A Blast to the Heart

(3 of 3)

There's never silence when Tarantino is in the room. This engaging, nonstop performer -- named by his half-Cherokee mother for the hero of Faulkner's The Sound and the Fury as well as for the half-breed (Quint) played by Burt Reynolds in Gunsmoke -- was born in Knoxville, Tennessee, and moved to Southern California when he was two. Since then, it's been a movie-mad life. His folks took him to all sorts of films, then he went on his own. He seems to have remembered -- and understood -- everything he's seen. "He's probably the best video-store clerk there ever was," says Avary, who worked with him at Video Archives. "The world of video clerks will sadly miss him."

And now those films are memorialized in Tarantino's own. "People ask if my love of movies can be too much," he says. "What annoys me about the question is the snobbery; it treats movies like a bastard art form.

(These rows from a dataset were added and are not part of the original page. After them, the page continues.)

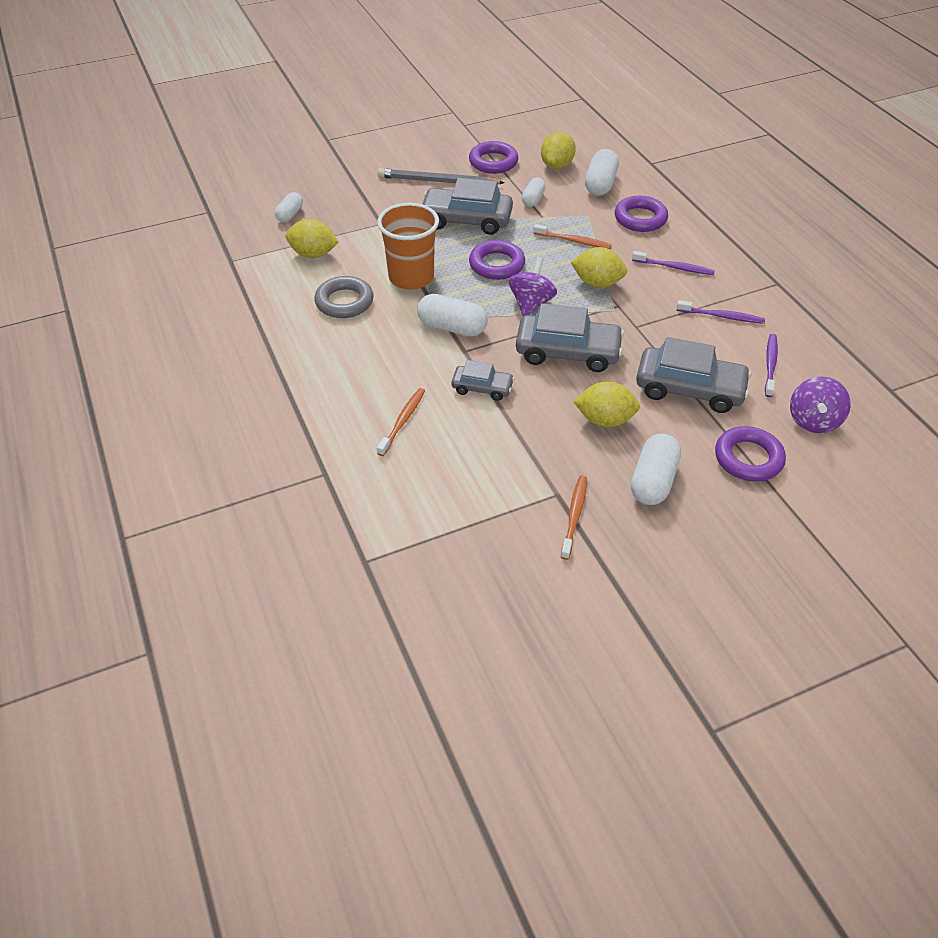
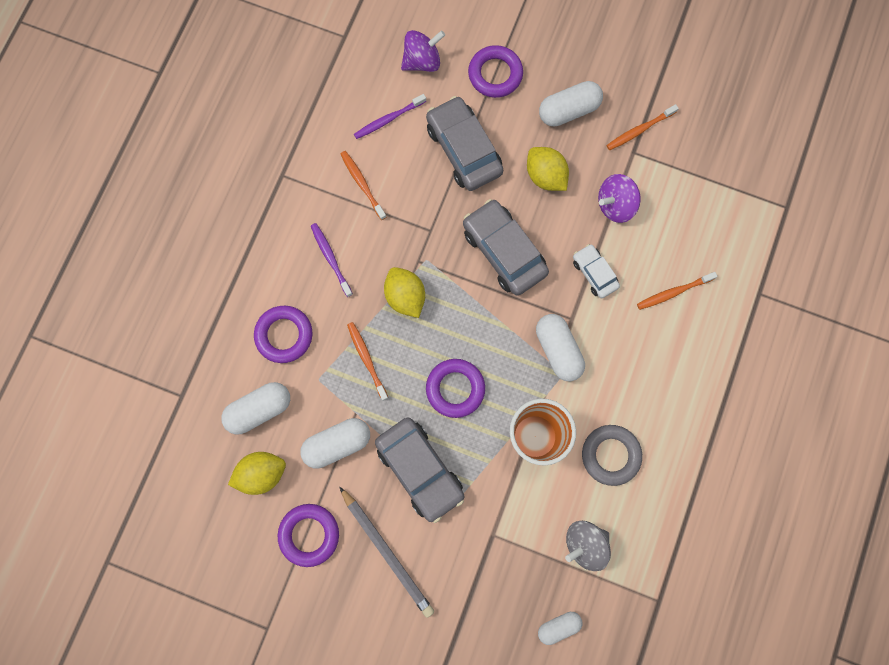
camera: 135 degrees left, 30 degrees up
(313, 254) = (585, 544): yellow lemon -> grey spinning top
(482, 388) = (594, 273): grey car -> white car
(531, 304) = (477, 321): purple spinning top -> purple spinning top (615, 205)
(533, 199) = (337, 444): white capsule -> white capsule, size x1.61
(722, 316) = (362, 184): purple toothbrush -> orange toothbrush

Could a novelist ever read too many books, or a musician listen to too much music? Well, I totally love movies."

He loves acting too. Tarantino has small roles in his two features (and a ^ hilarious turn in the new comedy Sleep With Me). He knows what actors need and how to keep them percolating. "Quentin is a great collaborator," says Thurman, a creepy delight in Pulp Fiction as a woman convinced she's in control of her life and her men. "He is extremely clear about what he wants, but he's not close minded; he's no bully." Travolta says Tarantino trusts actors: "He lets you put all the icing on the cake. For Vincent, I could mock up the hair, the accent, the walk, the talk." The result is a deft portrait of a guy who moves warily and at his own slo-mo pace, as if he needed all his concentration just to stay alive.

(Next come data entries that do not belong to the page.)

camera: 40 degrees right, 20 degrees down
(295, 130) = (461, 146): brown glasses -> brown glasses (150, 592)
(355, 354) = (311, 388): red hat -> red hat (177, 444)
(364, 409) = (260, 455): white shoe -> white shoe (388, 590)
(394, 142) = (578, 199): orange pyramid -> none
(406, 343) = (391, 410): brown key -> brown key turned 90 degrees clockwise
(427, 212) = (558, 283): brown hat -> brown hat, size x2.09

There are plenty of subsidiary characters worth their own movie, like the suburban drug dealer (Eric Stoltz) and his trippy wife (Rosanna Arquette) -- a married couple for the strung-out '90s. Part of Pulp Fiction's fun is that memorable weirdos keep popping up in the second and third hour. Part of the movie's skill is that familiar characters reveal new depths. By the end, Jackson's Jules -- in a "transitional period" from L.A.'s baddest malefactor to Tarantino's idea of masculine sanctity -- has commandeered the film. But even Jackson, brilliant in the role, knows that all good films, like the Scriptures, begin with the Word."Films are a show-me medium," says Jackson, "and Quentin makes tell-me movies."

Pulp Fiction is Tarantino's show-and-tell extravaganza. It towers over the year's other movies as majestically and menacingly as a gang lord at a preschool. It dares Hollywood films to be this smart about going this far. If good directors accept Tarantino's implicit challenge, the movie theater could again be a great place to live in.